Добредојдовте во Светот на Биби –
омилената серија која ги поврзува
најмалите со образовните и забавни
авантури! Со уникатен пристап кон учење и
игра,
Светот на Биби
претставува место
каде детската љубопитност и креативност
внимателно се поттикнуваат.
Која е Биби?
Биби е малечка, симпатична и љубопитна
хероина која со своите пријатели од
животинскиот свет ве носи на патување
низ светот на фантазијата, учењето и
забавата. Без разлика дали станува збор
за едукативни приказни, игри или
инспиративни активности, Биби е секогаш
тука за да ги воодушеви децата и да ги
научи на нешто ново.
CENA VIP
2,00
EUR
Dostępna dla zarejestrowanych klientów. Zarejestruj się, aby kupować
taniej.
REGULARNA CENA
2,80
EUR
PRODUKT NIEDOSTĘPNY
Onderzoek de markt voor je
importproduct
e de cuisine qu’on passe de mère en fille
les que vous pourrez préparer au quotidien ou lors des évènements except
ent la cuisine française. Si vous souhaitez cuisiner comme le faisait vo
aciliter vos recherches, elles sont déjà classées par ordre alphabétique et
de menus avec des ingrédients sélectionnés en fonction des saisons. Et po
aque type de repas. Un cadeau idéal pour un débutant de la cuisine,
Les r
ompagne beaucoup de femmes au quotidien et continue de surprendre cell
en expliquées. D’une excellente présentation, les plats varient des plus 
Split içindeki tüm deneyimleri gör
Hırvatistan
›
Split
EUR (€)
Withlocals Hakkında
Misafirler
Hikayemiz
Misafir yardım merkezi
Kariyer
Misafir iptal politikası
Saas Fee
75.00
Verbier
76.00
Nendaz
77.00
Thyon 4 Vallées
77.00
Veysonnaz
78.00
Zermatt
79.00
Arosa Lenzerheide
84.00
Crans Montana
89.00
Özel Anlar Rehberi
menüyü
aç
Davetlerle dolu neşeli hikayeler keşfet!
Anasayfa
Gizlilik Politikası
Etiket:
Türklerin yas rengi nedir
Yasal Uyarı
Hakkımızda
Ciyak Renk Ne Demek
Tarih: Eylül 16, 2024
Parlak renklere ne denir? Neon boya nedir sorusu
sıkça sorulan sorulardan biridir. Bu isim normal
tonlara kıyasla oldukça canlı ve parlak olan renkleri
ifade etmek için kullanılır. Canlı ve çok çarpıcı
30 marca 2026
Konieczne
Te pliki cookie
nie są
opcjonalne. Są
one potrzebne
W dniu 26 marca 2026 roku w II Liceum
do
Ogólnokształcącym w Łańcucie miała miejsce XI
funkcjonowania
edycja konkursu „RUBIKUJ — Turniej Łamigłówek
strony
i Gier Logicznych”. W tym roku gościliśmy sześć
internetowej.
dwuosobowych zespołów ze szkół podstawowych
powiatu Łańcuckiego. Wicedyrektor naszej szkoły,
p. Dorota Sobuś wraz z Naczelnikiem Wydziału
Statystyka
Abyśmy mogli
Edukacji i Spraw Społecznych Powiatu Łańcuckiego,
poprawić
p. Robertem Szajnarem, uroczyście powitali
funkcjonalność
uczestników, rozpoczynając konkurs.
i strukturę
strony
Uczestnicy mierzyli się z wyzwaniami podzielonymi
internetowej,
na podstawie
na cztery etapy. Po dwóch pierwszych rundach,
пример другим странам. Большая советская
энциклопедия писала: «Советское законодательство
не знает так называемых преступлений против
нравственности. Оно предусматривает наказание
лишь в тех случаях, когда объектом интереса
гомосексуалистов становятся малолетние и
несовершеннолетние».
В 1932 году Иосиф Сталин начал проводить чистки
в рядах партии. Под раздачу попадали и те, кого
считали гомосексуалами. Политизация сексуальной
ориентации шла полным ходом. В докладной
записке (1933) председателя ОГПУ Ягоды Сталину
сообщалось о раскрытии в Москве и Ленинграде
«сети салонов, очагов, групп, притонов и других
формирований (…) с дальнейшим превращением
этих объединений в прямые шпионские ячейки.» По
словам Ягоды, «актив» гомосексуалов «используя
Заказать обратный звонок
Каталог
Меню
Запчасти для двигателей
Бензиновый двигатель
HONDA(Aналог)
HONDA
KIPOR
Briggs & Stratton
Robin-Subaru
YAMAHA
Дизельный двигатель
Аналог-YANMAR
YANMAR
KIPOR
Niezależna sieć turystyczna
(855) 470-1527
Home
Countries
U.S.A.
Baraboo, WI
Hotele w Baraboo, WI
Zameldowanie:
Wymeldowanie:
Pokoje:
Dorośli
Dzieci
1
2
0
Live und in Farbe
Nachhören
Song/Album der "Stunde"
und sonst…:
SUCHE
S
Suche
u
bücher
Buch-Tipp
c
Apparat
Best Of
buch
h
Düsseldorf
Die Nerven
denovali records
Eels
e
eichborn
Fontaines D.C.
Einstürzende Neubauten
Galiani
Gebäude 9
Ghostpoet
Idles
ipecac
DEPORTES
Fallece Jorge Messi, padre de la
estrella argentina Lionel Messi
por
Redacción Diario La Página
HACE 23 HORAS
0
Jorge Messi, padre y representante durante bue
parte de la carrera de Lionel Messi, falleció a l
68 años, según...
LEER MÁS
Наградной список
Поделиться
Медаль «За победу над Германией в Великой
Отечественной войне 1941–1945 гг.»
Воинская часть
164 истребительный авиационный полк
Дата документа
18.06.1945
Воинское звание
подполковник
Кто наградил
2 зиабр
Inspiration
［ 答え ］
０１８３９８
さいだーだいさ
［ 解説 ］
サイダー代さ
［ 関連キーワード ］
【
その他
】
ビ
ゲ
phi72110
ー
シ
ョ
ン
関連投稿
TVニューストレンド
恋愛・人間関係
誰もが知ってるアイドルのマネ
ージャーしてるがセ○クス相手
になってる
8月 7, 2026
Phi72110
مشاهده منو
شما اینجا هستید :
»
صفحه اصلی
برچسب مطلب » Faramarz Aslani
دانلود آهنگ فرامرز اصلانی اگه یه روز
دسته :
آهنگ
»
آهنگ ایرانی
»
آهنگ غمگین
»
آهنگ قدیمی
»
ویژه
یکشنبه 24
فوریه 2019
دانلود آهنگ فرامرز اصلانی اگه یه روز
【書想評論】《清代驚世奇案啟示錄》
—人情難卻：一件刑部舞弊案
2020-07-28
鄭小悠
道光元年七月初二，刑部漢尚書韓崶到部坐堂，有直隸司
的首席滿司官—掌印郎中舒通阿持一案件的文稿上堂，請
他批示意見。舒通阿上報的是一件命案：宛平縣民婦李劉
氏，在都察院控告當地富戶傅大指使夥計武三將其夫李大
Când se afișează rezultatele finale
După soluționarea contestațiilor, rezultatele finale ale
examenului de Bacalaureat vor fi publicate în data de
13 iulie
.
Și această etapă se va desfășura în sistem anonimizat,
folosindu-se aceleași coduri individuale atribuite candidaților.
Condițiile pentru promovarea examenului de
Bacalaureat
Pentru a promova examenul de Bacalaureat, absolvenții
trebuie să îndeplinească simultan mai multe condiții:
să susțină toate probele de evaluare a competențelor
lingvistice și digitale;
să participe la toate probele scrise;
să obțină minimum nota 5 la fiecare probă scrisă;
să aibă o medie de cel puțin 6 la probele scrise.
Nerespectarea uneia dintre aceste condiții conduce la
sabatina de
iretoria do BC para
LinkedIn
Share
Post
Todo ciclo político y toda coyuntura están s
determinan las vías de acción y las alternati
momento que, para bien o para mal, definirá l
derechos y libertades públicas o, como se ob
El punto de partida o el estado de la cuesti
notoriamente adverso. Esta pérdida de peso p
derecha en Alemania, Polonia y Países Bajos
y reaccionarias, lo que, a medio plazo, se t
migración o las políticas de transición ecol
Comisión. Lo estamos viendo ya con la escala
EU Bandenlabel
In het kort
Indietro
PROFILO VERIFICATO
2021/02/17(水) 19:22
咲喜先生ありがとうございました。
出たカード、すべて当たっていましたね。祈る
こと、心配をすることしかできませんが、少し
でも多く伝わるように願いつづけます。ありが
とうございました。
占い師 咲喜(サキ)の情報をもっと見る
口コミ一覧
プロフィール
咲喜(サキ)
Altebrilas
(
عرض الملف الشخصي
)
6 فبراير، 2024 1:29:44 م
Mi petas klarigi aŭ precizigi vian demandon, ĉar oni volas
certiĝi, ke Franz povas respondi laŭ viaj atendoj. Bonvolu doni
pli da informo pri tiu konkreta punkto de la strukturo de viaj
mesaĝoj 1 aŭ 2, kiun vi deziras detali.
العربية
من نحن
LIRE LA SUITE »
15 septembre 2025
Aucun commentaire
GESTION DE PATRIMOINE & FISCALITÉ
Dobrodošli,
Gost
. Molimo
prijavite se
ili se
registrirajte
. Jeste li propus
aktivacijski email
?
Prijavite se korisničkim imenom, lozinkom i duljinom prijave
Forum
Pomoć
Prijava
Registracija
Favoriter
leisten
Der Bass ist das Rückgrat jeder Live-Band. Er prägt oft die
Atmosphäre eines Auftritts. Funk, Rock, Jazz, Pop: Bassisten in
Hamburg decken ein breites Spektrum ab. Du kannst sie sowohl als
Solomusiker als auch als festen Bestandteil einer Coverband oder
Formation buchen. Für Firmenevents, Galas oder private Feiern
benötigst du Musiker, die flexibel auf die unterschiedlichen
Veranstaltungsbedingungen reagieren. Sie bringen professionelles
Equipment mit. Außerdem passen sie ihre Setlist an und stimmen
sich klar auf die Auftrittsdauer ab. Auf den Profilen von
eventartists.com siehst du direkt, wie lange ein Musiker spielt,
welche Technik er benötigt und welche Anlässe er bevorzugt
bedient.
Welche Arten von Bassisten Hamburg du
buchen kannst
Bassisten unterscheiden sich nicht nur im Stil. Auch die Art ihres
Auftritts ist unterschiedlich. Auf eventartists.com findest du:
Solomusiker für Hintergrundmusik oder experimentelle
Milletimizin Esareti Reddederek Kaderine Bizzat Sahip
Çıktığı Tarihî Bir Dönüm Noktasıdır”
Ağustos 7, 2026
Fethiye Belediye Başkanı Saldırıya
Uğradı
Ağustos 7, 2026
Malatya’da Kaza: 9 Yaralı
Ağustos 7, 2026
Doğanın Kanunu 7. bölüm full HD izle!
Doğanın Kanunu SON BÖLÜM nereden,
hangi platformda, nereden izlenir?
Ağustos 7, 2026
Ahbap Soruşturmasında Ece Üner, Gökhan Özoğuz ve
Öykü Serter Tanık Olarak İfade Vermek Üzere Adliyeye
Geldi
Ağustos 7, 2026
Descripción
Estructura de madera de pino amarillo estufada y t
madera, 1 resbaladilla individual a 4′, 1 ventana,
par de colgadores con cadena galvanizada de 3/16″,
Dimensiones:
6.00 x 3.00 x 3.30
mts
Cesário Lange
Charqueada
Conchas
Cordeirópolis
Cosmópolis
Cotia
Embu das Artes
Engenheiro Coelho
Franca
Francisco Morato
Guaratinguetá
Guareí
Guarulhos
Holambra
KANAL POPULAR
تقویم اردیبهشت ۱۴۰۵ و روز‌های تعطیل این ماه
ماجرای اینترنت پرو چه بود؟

────

__Exercise directions__:
Quote the items word for word, starting at the very beginning and ending with the line that contains "животинскиот свет ве носи на патување".

__Your solution__:
Добредојдовте во Светот на Биби –
омилената серија која ги поврзува
најмалите со образовните и забавни
авантури! Со уникатен пристап кон учење и
игра,
Светот на Биби
претставува место
каде детската љубопитност и креативност
внимателно се поттикнуваат.
Која е Биби?
Биби е малечка, симпатична и љубопитна
хероина која со своите пријатели од
животинскиот свет ве носи на патување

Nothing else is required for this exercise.